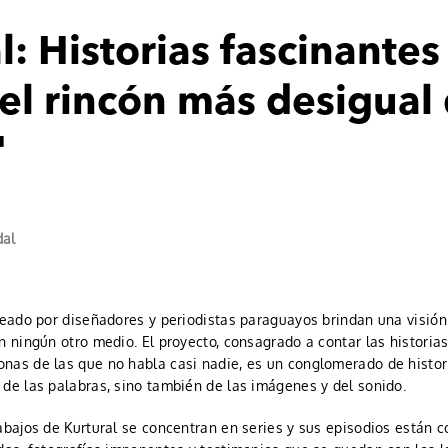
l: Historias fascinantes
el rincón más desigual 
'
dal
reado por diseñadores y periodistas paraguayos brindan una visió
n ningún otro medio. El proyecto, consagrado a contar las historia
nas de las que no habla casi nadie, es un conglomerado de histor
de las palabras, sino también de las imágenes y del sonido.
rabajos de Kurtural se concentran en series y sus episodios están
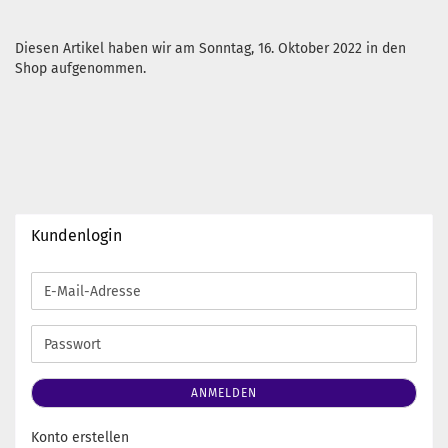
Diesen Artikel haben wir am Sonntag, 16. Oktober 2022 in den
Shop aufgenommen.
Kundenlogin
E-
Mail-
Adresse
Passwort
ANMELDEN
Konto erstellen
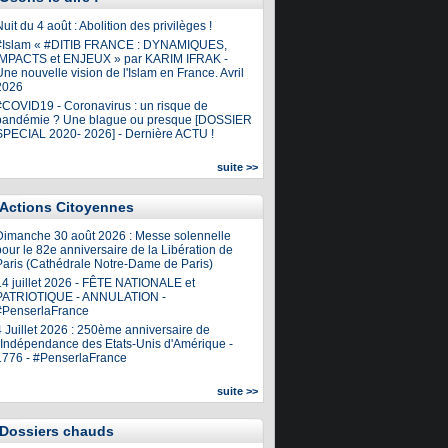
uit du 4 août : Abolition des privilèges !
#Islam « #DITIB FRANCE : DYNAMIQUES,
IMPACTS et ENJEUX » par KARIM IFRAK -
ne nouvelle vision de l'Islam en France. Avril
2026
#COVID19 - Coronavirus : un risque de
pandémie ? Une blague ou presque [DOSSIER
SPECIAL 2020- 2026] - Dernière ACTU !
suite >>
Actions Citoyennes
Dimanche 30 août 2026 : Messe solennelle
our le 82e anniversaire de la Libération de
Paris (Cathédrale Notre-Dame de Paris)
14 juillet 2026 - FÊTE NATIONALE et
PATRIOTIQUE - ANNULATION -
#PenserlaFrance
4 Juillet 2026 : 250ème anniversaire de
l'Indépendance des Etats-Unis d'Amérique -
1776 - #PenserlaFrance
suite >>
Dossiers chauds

_ _ _

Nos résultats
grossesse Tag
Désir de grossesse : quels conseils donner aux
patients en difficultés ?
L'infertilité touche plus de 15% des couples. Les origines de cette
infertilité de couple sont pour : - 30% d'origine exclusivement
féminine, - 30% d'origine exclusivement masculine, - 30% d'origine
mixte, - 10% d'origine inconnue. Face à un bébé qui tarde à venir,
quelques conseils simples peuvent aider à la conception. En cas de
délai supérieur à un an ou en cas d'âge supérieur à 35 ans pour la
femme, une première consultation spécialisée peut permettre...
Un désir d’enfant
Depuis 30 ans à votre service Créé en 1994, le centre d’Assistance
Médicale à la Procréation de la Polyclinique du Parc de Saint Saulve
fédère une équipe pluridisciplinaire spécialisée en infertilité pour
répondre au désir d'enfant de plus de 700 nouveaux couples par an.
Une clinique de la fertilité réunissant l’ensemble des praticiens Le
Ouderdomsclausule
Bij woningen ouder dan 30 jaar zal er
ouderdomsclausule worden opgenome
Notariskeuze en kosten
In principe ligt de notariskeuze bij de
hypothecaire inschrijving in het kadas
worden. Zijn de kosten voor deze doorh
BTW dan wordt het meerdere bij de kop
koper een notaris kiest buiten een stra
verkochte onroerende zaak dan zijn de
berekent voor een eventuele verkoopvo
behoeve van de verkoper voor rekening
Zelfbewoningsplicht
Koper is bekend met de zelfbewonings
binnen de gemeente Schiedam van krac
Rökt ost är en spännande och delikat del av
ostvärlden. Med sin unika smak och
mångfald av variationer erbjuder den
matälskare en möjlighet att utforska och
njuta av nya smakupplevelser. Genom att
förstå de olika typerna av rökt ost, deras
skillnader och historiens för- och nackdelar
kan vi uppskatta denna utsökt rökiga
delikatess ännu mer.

_ _ _

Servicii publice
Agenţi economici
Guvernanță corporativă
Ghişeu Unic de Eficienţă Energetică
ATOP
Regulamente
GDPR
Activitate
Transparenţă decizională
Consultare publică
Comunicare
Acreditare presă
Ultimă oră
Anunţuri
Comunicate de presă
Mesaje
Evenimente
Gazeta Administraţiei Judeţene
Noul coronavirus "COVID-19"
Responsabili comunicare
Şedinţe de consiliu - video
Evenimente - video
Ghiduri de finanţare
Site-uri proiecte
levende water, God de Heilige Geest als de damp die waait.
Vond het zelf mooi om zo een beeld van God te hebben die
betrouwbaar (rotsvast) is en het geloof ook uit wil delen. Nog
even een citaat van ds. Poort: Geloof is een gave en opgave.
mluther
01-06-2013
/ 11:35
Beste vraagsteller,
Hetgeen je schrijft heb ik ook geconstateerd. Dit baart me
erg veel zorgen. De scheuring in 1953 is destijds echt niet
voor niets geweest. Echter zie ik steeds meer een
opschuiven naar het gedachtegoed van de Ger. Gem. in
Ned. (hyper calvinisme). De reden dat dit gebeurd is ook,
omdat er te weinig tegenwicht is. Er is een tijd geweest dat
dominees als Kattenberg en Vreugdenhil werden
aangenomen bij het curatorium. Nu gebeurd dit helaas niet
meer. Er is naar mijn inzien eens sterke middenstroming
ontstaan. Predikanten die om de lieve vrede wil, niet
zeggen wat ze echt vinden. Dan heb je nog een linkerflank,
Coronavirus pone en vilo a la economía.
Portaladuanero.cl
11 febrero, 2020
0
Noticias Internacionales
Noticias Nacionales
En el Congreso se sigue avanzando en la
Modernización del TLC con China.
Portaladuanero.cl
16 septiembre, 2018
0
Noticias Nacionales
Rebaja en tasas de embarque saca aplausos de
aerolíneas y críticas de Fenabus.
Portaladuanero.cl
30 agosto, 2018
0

_ _ _

Starting from the line with "l: Historias fascinantes" in the records above, repeat each line exactly until you have written the line with "Dossiers chauds", then stop; drop the pictures.

l: Historias fascinantes
el rincón más desigual 
'
dal
reado por diseñadores y periodistas paraguayos brindan una visió
n ningún otro medio. El proyecto, consagrado a contar las historia
nas de las que no habla casi nadie, es un conglomerado de histor
de las palabras, sino también de las imágenes y del sonido.
rabajos de Kurtural se concentran en series y sus episodios están
Diesen Artikel haben wir am Sonntag, 16. Oktober 2022 in den
Shop aufgenommen.
Kundenlogin
E-
Mail-
Adresse
Passwort
ANMELDEN
Konto erstellen
uit du 4 août : Abolition des privilèges !
#Islam « #DITIB FRANCE : DYNAMIQUES,
IMPACTS et ENJEUX » par KARIM IFRAK -
ne nouvelle vision de l'Islam en France. Avril
2026
#COVID19 - Coronavirus : un risque de
pandémie ? Une blague ou presque [DOSSIER
SPECIAL 2020- 2026] - Dernière ACTU !
suite >>
Actions Citoyennes
Dimanche 30 août 2026 : Messe solennelle
our le 82e anniversaire de la Libération de
Paris (Cathédrale Notre-Dame de Paris)
14 juillet 2026 - FÊTE NATIONALE et
PATRIOTIQUE - ANNULATION -
#PenserlaFrance
4 Juillet 2026 : 250ème anniversaire de
l'Indépendance des Etats-Unis d'Amérique -
1776 - #PenserlaFrance
suite >>
Dossiers chauds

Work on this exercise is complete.